Skip to main content
Participant
January 5, 2023
Question

API Adobe PDF Extract text JSON missed results on a simple pdf

  • January 5, 2023
  • 1 reply
  • 696 views

I have a simple PDF file that has basic words on the corners, 4 per corner, 2 pages. Total results should be 8, but I am getting only 5 elements when examining the output JSON file. 

How is this API missing such a simple test case?

If it can't extract information accurately from a basic example, how much confidence can I have for much larger more complex PDF's?

 

Should have: top left, top right, bottom left, bottom right, top left 2, top right 2, bottom left 2, bottom right 2.

 

 

    This topic has been closed for replies.

    1 reply

    Joel Geraci
    Community Expert
    Community Expert
    January 26, 2023

    Actually, it'd probably do a better job on a more complex PDF. It's been trained to look at the layout and categorize page elements. This simple layout is confusing to it.
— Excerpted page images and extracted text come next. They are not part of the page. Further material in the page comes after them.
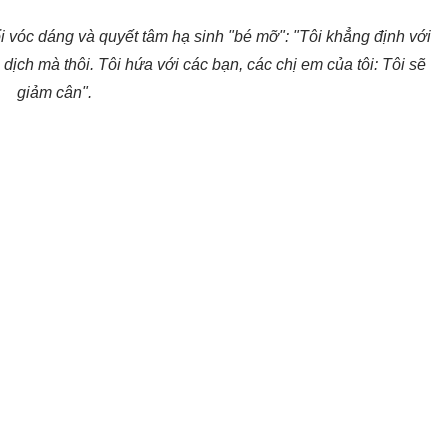
i vóc dáng và quyết tâm hạ sinh "bé mỡ": "Tôi khẳng định với
 dịch mà thôi. Tôi hứa với các bạn, các chị em của tôi: Tôi sẽ
giảm cân".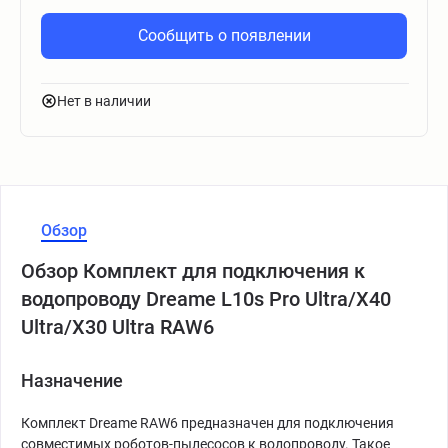
Сообщить о появлении
Нет в наличии
Обзор
Обзор Комплект для подключения к
водопроводу Dreame L10s Pro Ultra/X40
Ultra/X30 Ultra RAW6
Назначение
Комплект Dreame RAW6 предназначен для подключения
совместимых роботов-пылесосов к водопроводу. Такое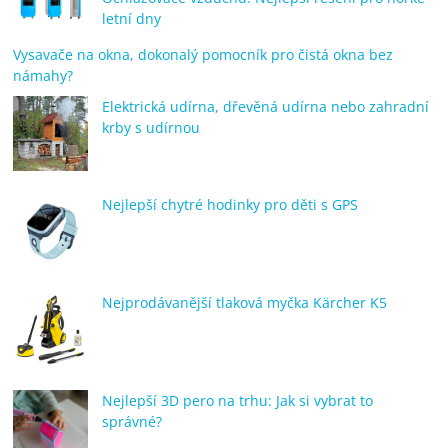
letní dny
Vysavače na okna, dokonalý pomocník pro čistá okna bez
námahy?
Elektrická udírna, dřevěná udírna nebo zahradní
krby s udírnou
Nejlepší chytré hodinky pro děti s GPS
Nejprodávanější tlaková myčka Kärcher K5
Nejlepší 3D pero na trhu: Jak si vybrat to
správné?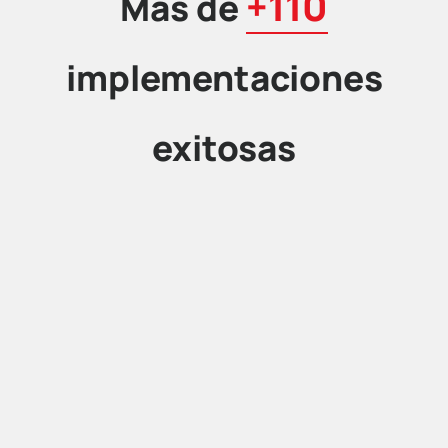
+110
Más de
implementaciones
exitosas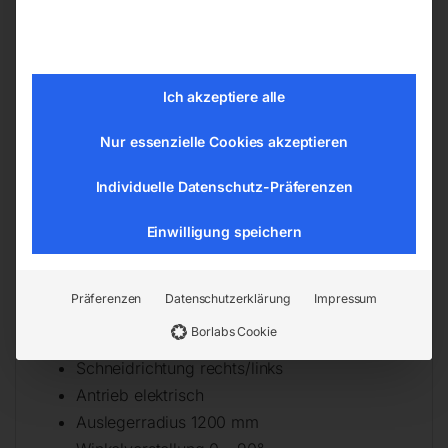
Automatischer Modus: Nach Erreichen der
eingestellten Schneidtiefe wechselt die
Maschine automatisch vom Vor- in den
Rücklauf – Ideal für das Gewindeschneiden
Ich akzeptiere alle
von mehreren Sacklöchern
Unterbau mit Aufspanntisch und Fahrwerk
Nur essenzielle Cookies akzeptieren
im Zubehör erhältlich
Individuelle Datenschutz-Präferenzen
Technische Details
Einwilligung speichern
Gewindebohrungen bei 400 N/mm² M6 –
M36
Präferenzen
Datenschutzerklärung
Impressum
Drehzahl max. 156 min¯¹
Borlabs Cookie
Schalldruckpegel Lp 73 dB(A)
Schneidrichtung rechts/links
Antrieb elektrisch
Auslegerradius 1200 mm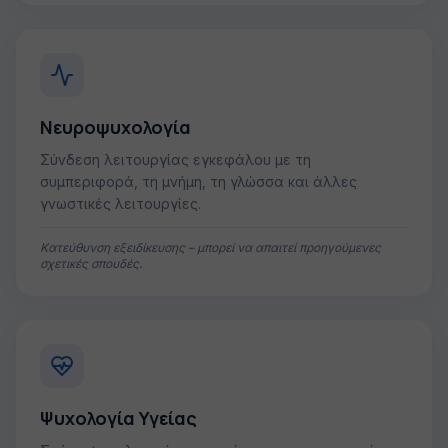
Νευροψυχολογία
Σύνδεση λειτουργίας εγκεφάλου με τη
συμπεριφορά, τη μνήμη, τη γλώσσα και άλλες
γνωστικές λειτουργίες.
Κατεύθυνση εξειδίκευσης – μπορεί να απαιτεί προηγούμενες
σχετικές σπουδές.
Ψυχολογία Υγείας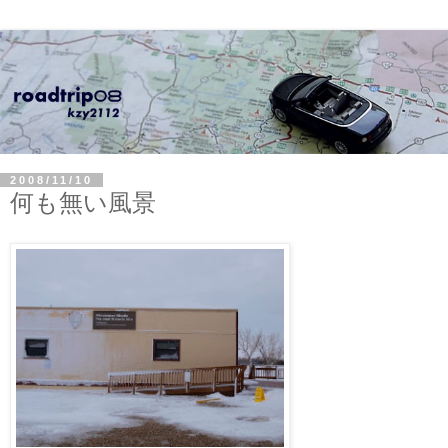
2008/11/10
何も無い風景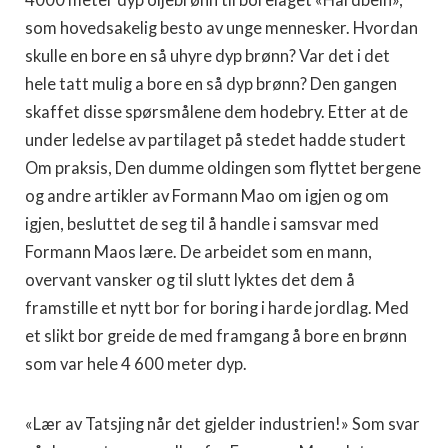
4000 meter dyp oljebrønn til borelaget «Hardbein»,
som hovedsakelig besto av unge mennesker. Hvordan
skulle en bore en så uhyre dyp brønn? Var det i det
hele tatt mulig a bore en så dyp brønn? Den gangen
skaffet disse spørsmålene dem hodebry. Etter at de
under ledelse av partilaget på stedet hadde studert
Om praksis, Den dumme oldingen som flyttet bergene
og andre artikler av Formann Mao om igjen og om
igjen, besluttet de seg til å handle i samsvar med
Formann Maos lære. De arbeidet som en mann,
overvant vansker og til slutt lyktes det dem å
framstille et nytt bor for boring i harde jordlag. Med
et slikt bor greide de med framgang å bore en brønn
som var hele 4 600 meter dyp.
«Lær av Tatsjing når det gjelder industrien!» Som svar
I think the text at the bottom is being recognized as a footer so it's being ignored by the AI. That said, I've alerted our team and sent them a link to this thread.

    Participant
    January 26, 2023

    Thanks but I'm not impressed, especially if I need to use the adobe API token which is not entirely free.

    For those who need an alternate, get PDF2JSON api, which is free to use unlimited, and can pass the most basic test case I provided.